I/O Virtualization (IOV) & its uses in the Network Infrastructure: Part 3

It offers up to 20 Gb/s of accelerated network processing for a variety of applications including IDS/IPS systems, L2-L7 processing in network infrastructure equipment, and network security appliances. The NFP is highly programmable, including many aspects of its PCIe x8 (v2.0) host interface.

This programmability allows greater flexibility in how aspects of the device are presented to the host system. The NFP supports up 256 queues to the host, which are grouped to form endpoints. The queues are generic in the sense that they can carry arbitrary descriptors, thus it is possible to create endpoints of different endpoint types.

Example endpoint types are standard NIC style interface with RX and TX queues, optimized packet capture interfaces, or look-a-side crypto interfaces. The details of these interfaces are under software control running on the NFP, which defines, amongst others, the purpose of the assigned queues, the descriptor formats used, and how and when DMA is initiated. Endpoints of these different types can be created dynamically at runtime.

Furthermore, for a variety of applications both in the data center as well as in network infrastructure equipment it is necessary for these different endpoints to be accessible by different Guest VMs executing on the host with low overhead --- a IOV solution is required. However, as pointed out earlier in this series, SR-IOV is not designed to support this type of highly dynamic and highly flexible devices.

A more flexible IOV solution
The key insight is that SR-IOV relies on a number of PCI standards and essentially only adds a device enumeration and resource discovery mechanism. It is this mechanism, which is the primary reason for the limitations of SR-IOV.

With the Netronome IOV architecture, device enumeration is delegated to a driver running on the host. This driver is specific to the NFP and is capable of managing endpoints on the NFP: creation and removal of endpoints of arbitrary types.

To the host OS (or hypervisor) the host driver acts as PCI bus driver and enumerates NFP endpoints as standard PCI devices. It essentially implements a virtual PCI bus. All configuration space access for devices on this virtual PCI bus are passed to the host driver which either emulates them or translates them to accesses on the NFP.

This solution is not dissimilar to the SR-IOV approach. The host driver performs the same function as the PF driver for a SR-IOV device (management of VFs) and the PCIM (translating SR-IOV VFs to PCI devices to the host OS or hypervisor).

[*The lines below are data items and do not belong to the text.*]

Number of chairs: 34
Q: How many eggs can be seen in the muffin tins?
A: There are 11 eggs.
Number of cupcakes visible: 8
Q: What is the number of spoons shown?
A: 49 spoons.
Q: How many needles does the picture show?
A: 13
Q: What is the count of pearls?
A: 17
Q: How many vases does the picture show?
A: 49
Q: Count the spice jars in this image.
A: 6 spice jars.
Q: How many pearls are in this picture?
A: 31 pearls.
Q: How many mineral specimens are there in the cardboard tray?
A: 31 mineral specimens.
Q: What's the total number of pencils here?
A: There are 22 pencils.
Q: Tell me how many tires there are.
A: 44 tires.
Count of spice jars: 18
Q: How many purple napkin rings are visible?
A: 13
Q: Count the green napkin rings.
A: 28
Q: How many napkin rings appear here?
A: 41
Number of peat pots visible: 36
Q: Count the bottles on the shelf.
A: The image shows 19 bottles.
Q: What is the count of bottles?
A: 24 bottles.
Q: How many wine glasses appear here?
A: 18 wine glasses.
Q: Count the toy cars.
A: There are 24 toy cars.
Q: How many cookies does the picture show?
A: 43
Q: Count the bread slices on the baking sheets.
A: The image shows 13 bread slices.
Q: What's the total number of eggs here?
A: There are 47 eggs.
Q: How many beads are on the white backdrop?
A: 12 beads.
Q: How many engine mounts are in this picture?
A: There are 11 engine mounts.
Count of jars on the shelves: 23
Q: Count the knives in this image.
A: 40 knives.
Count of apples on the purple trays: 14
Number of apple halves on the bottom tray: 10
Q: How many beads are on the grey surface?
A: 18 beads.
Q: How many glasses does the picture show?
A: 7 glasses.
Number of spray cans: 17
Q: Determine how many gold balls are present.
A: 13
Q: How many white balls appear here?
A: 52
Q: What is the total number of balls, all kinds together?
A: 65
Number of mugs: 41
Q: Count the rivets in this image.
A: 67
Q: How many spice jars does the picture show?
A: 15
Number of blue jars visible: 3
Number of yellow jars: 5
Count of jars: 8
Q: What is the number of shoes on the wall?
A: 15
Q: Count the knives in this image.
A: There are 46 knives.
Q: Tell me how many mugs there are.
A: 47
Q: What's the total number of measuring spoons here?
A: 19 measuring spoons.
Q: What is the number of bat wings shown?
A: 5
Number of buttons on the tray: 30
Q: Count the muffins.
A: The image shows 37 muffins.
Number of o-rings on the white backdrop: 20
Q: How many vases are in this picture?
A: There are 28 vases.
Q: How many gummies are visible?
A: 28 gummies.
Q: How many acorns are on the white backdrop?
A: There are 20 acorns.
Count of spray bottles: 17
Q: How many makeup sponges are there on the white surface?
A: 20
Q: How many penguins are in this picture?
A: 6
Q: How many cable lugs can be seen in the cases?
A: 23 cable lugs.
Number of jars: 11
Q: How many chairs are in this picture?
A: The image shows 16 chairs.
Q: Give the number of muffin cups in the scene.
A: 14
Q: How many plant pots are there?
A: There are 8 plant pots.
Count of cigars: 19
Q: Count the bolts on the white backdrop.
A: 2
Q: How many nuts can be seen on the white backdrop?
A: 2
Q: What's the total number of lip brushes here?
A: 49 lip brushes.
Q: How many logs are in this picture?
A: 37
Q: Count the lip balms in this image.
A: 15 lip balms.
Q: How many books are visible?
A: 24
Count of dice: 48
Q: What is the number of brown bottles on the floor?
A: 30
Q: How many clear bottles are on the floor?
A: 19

However, the Netronome architecture does not require VFs to also be enumerated in hardware. We therefore refer to the NFP endpoints as Software Configurable Virtual Functions (SCVFs). Because the Netronome host driver is not restricted by the SR-IOV device enumeration limitations it can enumerate arbitrary types of functions on its virtual PCI bus.

Figure 4: SR-IOV (left) and Netronome's IOV (right) compared. The primary difference is that with Netronome's IOV solution different types of devices are easily supported.

Figure 4 above depicts the commonality and difference between SR-IOV and Netromone's IOV solution. With the Netronome solution, different types of endpoints (indicated by the different colors) are easily supported while SR-IOV mandates that all VFs associated with a PF are of the same device type.

With Netronome's IOV solution the PF driver in combination with a virtual PCI implementation performs the same function as the PF driver and the PCIM for SR-IOV.

For both SR-IOV and for Netronome's IOV solution virtual functions are presented to the host OS or the hypervisor as standard PCI devices, thus they both leverage the mechanism provided by modern hypervisors to assign PCI devices to Guest VMs.

During initialization, each SCFV gets assigned a unique PCI function ID, which the NFP uses to tag DMA requests originating from the corresponding endpoint. Thus IO MMU page tables can be set up appropriately to provide DMA protection between different SCVFs. Each SCVF also gets assigned one or more MSI vectors from the PFs set of MSI-X vectors, thus they can directly notify the Guest VMs they are assigned to.

Network virtualization with NFP
The host side interactions of the NFP are identical to a SR-IOV solution. SCVFs can be assigned to Guest VMs just like VFs or PCI devices. This provides Guest VMs with low overhead and low latency access to network devices.

Guest VMs run standard device drivers to talk to the SCVF and interrupts can be delivered directly to the cores on which a Guest VM is executing.

However, since the NFP is a programmable network device, the multiplexing and de-multiplexing of packets from and to SCVFs is not limited to some fixed function hardware implementation as in most SR-IOV or MQ NICs.

Instead extensive packet processing can be performed including flow-based classification, load balancing or filtering. This provides a significantly more flexible solution than other hardware based IOV approaches.